Physical characteristics
- Mean diameter: 6.9±1.3 km
- Albedo: 0.029±0.014
- Spectral type: D?
- Apparent magnitude: 21.8
- Absolute magnitude (H): 15.4

= Kalyke =

Moon of Jupiter

Kalyke /ˈkæləkiː/, also known as Jupiter XXIII, is a medium-sized retrograde irregular satellite of Jupiter. It is the second-largest member of the Carme group.

==Discovery and naming==
It was discovered by a team of astronomers from the University of Hawaiʻi led by Scott S. Sheppard in 2000, and given the temporary designation S/2000 J 2.

It was named in October 2002 after the Greek mythological figure Kalyke or Calyce.

==Orbit==
It orbits Jupiter at an average distance of 23,298,000 km in 726.70 days, at an inclination of 165° to the ecliptic, in a retrograde direction and with an eccentricity of 0.2140. The orbital elements are continuously changing due to solar and planetary perturbations.

It belongs to the Carme group, made up of tightly confined irregular retrograde moons orbiting Jupiter at a distance ranging between 22.7 and 23.5 million km, at an inclination of about 165°, and eccentricities between 0.24 and 0.28.

==Physical characteristics==

Kalyke observed by the WISE spacecraft in 2010

Kalyke appears red in the visible spectrum, similar to D-type asteroids. (Note: Grav et al., 2015 stated that Grav et al., 2003 used optical photometry to class Kalyke as a D-type. However, Grav et al., 2003 stated that it had colours too red to be a P or D-type object.) Its spectrum has been remarked to be like that of asteroid 5145 Pholus, another very reddish object. (Note: Vilas et al., 2006 stated that Grav et al., 2003 considered Kalyke's spectrum to be similar to that of 5145 Pholus. However, Grav et al., 2003 make no explicit mention of 5145 Pholus.) From infrared thermal measurements by the WISE spacecraft, Kalyke's albedo was measured at 2.9%, corresponding to a diameter of 6.9 kilometres, making it one of the least reflective bodies in the Solar System.

A group of scientists observed Kalyke on 14 January 2002 with the Nordic Optical Telescope on the island of La Palma in the Canary Islands of Spain, obtaining colours of V−R=0.72, V−I=0.96. It was observed again on 13 March 2002 with the MMT Observatory on Mount Hopkins in Arizona, United States, with colours of B−V=0.94, V−R=0.70, V−I=0.88.

From this they determined Kalyke was a very red object, consistent with the colours of a centaur or TNO (unlike other Carme group objects), but this classification was uncertain. The V−R value is indicative of a red object, while the V−I value is of a more moderate, light red and compatible with P and D-type asteroids. They suggested the moderate V−I value may not be real and an artifact of fringing of the CCDs used to take the images, and that more observations were needed to confirm Kalyke's red colour.

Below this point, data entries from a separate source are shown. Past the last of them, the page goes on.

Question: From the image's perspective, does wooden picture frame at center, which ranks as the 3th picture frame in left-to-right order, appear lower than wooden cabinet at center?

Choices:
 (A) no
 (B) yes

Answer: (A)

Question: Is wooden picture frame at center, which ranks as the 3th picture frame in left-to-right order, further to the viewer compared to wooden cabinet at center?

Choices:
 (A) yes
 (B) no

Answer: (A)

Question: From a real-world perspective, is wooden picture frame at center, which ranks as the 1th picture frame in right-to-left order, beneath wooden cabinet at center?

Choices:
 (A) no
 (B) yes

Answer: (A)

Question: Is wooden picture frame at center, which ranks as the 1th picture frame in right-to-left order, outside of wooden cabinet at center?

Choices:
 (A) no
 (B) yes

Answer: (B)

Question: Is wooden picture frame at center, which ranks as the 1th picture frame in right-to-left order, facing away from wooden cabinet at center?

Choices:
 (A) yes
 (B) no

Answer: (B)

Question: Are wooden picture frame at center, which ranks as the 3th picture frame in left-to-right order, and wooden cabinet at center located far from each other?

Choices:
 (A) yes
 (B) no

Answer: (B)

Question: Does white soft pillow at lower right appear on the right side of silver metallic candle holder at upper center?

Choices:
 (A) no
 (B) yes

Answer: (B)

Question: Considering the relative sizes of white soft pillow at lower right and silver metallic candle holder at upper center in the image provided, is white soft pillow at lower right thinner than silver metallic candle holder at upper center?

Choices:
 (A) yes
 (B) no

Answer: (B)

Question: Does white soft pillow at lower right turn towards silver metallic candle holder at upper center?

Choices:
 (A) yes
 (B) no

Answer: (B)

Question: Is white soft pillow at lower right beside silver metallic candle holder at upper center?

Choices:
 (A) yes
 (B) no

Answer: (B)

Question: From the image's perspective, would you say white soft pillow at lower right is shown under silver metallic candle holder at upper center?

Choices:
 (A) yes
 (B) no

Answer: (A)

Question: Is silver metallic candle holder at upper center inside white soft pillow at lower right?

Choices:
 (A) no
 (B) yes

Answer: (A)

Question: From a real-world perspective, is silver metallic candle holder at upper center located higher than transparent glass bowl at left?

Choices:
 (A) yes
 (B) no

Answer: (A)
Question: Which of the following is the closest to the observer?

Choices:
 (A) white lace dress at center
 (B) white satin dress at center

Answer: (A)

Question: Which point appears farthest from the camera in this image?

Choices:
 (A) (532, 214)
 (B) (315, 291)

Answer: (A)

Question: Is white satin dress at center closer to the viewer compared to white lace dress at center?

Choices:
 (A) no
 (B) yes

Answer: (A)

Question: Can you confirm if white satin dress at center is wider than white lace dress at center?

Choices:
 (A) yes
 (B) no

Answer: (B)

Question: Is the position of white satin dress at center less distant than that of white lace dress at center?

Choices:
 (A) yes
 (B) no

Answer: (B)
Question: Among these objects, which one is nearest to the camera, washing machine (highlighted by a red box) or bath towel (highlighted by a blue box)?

However, a later paper disagreed and argued that the V−I value was real, because of its repeatability between observations. The spectral placement could indicate the V−I value was caused by an absorption feature of mafic silicate. If this absorption feature were to be found around the 1 μm mark in its spectrum, it would be just as likely for Kalyke to have originated in the main asteroid belt.

== Origin ==
Kalyke probably did not form near Jupiter but was captured by Jupiter later. Like the other members of the Carme group, which have similar orbits, Kalyke is probably the remnant of a broken, captured heliocentric asteroid. The Carme group is thought to have been created when a D-type asteroid split into many fragments when it later suffered an impact.

However, Kalyke is significantly redder in color than other moons of the Carme group. This suggests that it may be an interloper from the outer Solar System, as opposed to an origin with the Hilda group or Jupiter trojans that has been speculated for the rest of the Carme group. It was proposed that Kalyke was a remnant of the object that collided with the Carme group progenitor, as opposed to being a fragment of the progenitor itself. However, it would be unusual for such a remnant to settle into a post-collision orbit very similar to the progenitor it impacted.